▶ **Given passage**
··········

I've watched a lot of marriages end due to money - it was a factor in my first marriage. And it took me five years to dig out of the hole he created. If you are anxious now about the debt you have, imagine that he walks out in five years, leaving you paying down his debt for another five or ten years.
He CAN change - my husband was paying down a bankruptcy when we moved in together. But he had already started to change - the bankruptcy taught him a few things - and we had the good fortune to end up making a lot of money so he hasn't felt cheated by a budget that includes college savings. And while his mom isn't someone with a ton of financial sense - she raised him without a lot of money - he wasn't used to cars being bought new, or clothes bought for full price from the stores in the mall - so he started out fairly frugal.
My brother in law married a woman with no financial sense and it didn't work out well. He ended up with a bankruptcy, his house was nearly foreclosed on (we bailed him out), and he left the marriage after five years with $70k in his half of their debt. Now, like my husband, he wasn't raised with a lot of financial knowledge, so he didn't have the tool set ready to teach her - but she was also resistant to change.
The truck should be a good indication on how willing he is to change - if he buys something used - as you said he needs a car - for a reasonable amount of money, he's listening to you. If he sells the bike to help pay for it, that's even better (a motorcycle on a loan makes me cringe to start with). If he listens to your concerns and buys a $40k truck, I'll lay odds on divorce within three years if you marry him.

··········

[Point correspondence tracking data]

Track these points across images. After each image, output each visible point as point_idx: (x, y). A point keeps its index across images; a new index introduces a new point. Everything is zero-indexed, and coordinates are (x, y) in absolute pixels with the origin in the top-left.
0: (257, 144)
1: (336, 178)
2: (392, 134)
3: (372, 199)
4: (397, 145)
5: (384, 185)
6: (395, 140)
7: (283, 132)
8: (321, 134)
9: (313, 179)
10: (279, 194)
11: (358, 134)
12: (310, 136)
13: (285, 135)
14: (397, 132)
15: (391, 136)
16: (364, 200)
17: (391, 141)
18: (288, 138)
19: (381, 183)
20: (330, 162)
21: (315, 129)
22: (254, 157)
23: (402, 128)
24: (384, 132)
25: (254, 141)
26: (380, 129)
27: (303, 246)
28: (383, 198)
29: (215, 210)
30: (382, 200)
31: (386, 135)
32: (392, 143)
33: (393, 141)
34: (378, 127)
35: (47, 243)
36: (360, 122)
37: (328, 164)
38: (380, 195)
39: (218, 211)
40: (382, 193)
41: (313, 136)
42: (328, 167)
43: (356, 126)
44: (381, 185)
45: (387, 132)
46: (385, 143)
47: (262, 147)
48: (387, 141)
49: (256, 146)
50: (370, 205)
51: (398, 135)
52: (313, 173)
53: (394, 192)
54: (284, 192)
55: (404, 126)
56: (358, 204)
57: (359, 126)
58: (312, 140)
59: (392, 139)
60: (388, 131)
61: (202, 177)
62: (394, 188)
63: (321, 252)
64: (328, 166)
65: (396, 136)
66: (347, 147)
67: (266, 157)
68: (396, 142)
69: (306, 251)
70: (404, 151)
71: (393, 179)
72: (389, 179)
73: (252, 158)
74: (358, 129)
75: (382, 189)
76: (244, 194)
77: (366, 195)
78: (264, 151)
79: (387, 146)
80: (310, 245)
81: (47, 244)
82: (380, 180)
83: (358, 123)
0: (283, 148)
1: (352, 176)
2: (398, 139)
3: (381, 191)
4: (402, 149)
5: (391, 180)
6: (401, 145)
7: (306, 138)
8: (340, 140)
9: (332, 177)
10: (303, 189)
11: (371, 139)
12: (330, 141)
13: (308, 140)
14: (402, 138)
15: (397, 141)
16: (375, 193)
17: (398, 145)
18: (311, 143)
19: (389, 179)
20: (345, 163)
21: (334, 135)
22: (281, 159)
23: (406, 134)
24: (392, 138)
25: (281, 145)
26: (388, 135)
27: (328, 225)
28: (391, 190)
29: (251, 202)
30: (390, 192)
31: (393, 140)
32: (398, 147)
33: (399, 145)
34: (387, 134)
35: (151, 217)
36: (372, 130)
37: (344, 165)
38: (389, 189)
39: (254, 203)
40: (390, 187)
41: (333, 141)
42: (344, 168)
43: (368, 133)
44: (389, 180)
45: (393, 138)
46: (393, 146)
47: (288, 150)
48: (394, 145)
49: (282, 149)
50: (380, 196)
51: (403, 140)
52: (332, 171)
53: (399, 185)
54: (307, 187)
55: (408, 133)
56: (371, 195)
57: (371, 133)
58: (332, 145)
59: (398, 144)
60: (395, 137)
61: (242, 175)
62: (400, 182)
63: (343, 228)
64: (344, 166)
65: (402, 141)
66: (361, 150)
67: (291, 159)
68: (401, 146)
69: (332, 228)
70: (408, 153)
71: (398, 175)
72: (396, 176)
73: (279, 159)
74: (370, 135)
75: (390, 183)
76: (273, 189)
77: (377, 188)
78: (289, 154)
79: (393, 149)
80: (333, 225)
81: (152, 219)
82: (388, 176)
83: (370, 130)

··········

▶ **The problem**
Quote the passage about money problems in marriage above word for word, from start to finish.

▶ **Your response**
I've watched a lot of marriages end due to money - it was a factor in my first marriage. And it took me five years to dig out of the hole he created. If you are anxious now about the debt you have, imagine that he walks out in five years, leaving you paying down his debt for another five or ten years.
He CAN change - my husband was paying down a bankruptcy when we moved in together. But he had already started to change - the bankruptcy taught him a few things - and we had the good fortune to end up making a lot of money so he hasn't felt cheated by a budget that includes college savings. And while his mom isn't someone with a ton of financial sense - she raised him without a lot of money - he wasn't used to cars being bought new, or clothes bought for full price from the stores in the mall - so he started out fairly frugal.
My brother in law married a woman with no financial sense and it didn't work out well. He ended up with a bankruptcy, his house was nearly foreclosed on (we bailed him out), and he left the marriage after five years with $70k in his half of their debt. Now, like my husband, he wasn't raised with a lot of financial knowledge, so he didn't have the tool set ready to teach her - but she was also resistant to change.
The truck should be a good indication on how willing he is to change - if he buys something used - as you said he needs a car - for a reasonable amount of money, he's listening to you. If he sells the bike to help pay for it, that's even better (a motorcycle on a loan makes me cringe to start with). If he listens to your concerns and buys a $40k truck, I'll lay odds on divorce within three years if you marry him.